(EXERCISE INPUTS Opens)

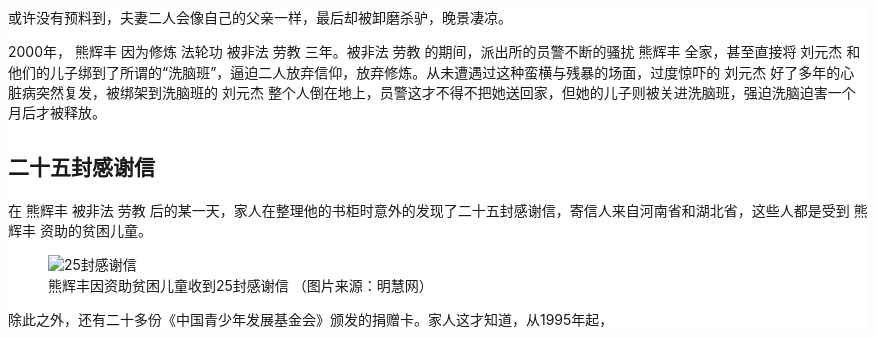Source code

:   或许没有预料到，夫妻二人会像自己的父亲一样，最后却被卸磨杀驴，晚景凄凉。
 </p>
 <p>
  2000年，
  <ok href="/term/751214">
   熊辉丰
  </ok>
  因为修炼
  <ok href="/term/968">
   法轮功
  </ok>
  被非法
  <ok href="/term/45536">
   劳教
  </ok>
  三年。被非法
  <ok href="/term/45536">
   劳教
  </ok>
  的期间，派出所的员警不断的骚扰
  <ok href="/term/751214">
   熊辉丰
  </ok>
  全家，甚至直接将
  <ok href="/term/751217">
   刘元杰
  </ok>
  和他们的儿子绑到了所谓的“洗脑班”，逼迫二人放弃信仰，放弃修炼。从未遭遇过这种蛮横与残暴的场面，过度惊吓的
  <ok href="/term/751217">
   刘元杰
  </ok>
  好了多年的心脏病突然复发，被绑架到洗脑班的
  <ok href="/term/751217">
   刘元杰
  </ok>
  整个人倒在地上，员警这才不得不把她送回家，但她的儿子则被关进洗脑班，强迫洗脑迫害一个月后才被释放。
 </p>
 <h2>
  二十五封感谢信
 </h2>
 <p>
  在
  <ok href="/term/751214">
   熊辉丰
  </ok>
  被非法
  <ok href="/term/45536">
   劳教
  </ok>
  后的某一天，家人在整理他的书柜时意外的发现了二十五封感谢信，寄信人来自河南省和湖北省，这些人都是受到
  <ok href="/term/751214">
   熊辉丰
  </ok>
  资助的贫困儿童。
 </p>
 <figure class="OImage__StyledFigure-sc-1lfley0-0 hHSfVg">
  <img alt="25封感谢信" src="https://img.soundofhope.org/2022-06/2016-1-7-minghui-tianjin-xionghuifeng-2--ss-1655663728642.jpg"/>
  <br/><figcaption>
   熊辉丰因资助贫困儿童收到25封感谢信 （图片来源：明慧网）
  </figcaption>
 </figure>
 <p>
  除此之外，还有二十多份《中国青少年发展基金会》颁发的捐赠卡。家人这才知道，从1995年起，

(EXERCISE INPUTS Closes)

Only exact lines belong in the answer: those from the beginning of the entries above through the line holding "<br/><figcaption>", with no pictures.

Source code

:   或许没有预料到，夫妻二人会像自己的父亲一样，最后却被卸磨杀驴，晚景凄凉。
 </p>
 <p>
  2000年，
  <ok href="/term/751214">
   熊辉丰
  </ok>
  因为修炼
  <ok href="/term/968">
   法轮功
  </ok>
  被非法
  <ok href="/term/45536">
   劳教
  </ok>
  三年。被非法
  <ok href="/term/45536">
   劳教
  </ok>
  的期间，派出所的员警不断的骚扰
  <ok href="/term/751214">
   熊辉丰
  </ok>
  全家，甚至直接将
  <ok href="/term/751217">
   刘元杰
  </ok>
  和他们的儿子绑到了所谓的“洗脑班”，逼迫二人放弃信仰，放弃修炼。从未遭遇过这种蛮横与残暴的场面，过度惊吓的
  <ok href="/term/751217">
   刘元杰
  </ok>
  好了多年的心脏病突然复发，被绑架到洗脑班的
  <ok href="/term/751217">
   刘元杰
  </ok>
  整个人倒在地上，员警这才不得不把她送回家，但她的儿子则被关进洗脑班，强迫洗脑迫害一个月后才被释放。
 </p>
 <h2>
  二十五封感谢信
 </h2>
 <p>
  在
  <ok href="/term/751214">
   熊辉丰
  </ok>
  被非法
  <ok href="/term/45536">
   劳教
  </ok>
  后的某一天，家人在整理他的书柜时意外的发现了二十五封感谢信，寄信人来自河南省和湖北省，这些人都是受到
  <ok href="/term/751214">
   熊辉丰
  </ok>
  资助的贫困儿童。
 </p>
 <figure class="OImage__StyledFigure-sc-1lfley0-0 hHSfVg">
  <img alt="25封感谢信" src="https://img.soundofhope.org/2022-06/2016-1-7-minghui-tianjin-xionghuifeng-2--ss-1655663728642.jpg"/>
  <br/><figcaption>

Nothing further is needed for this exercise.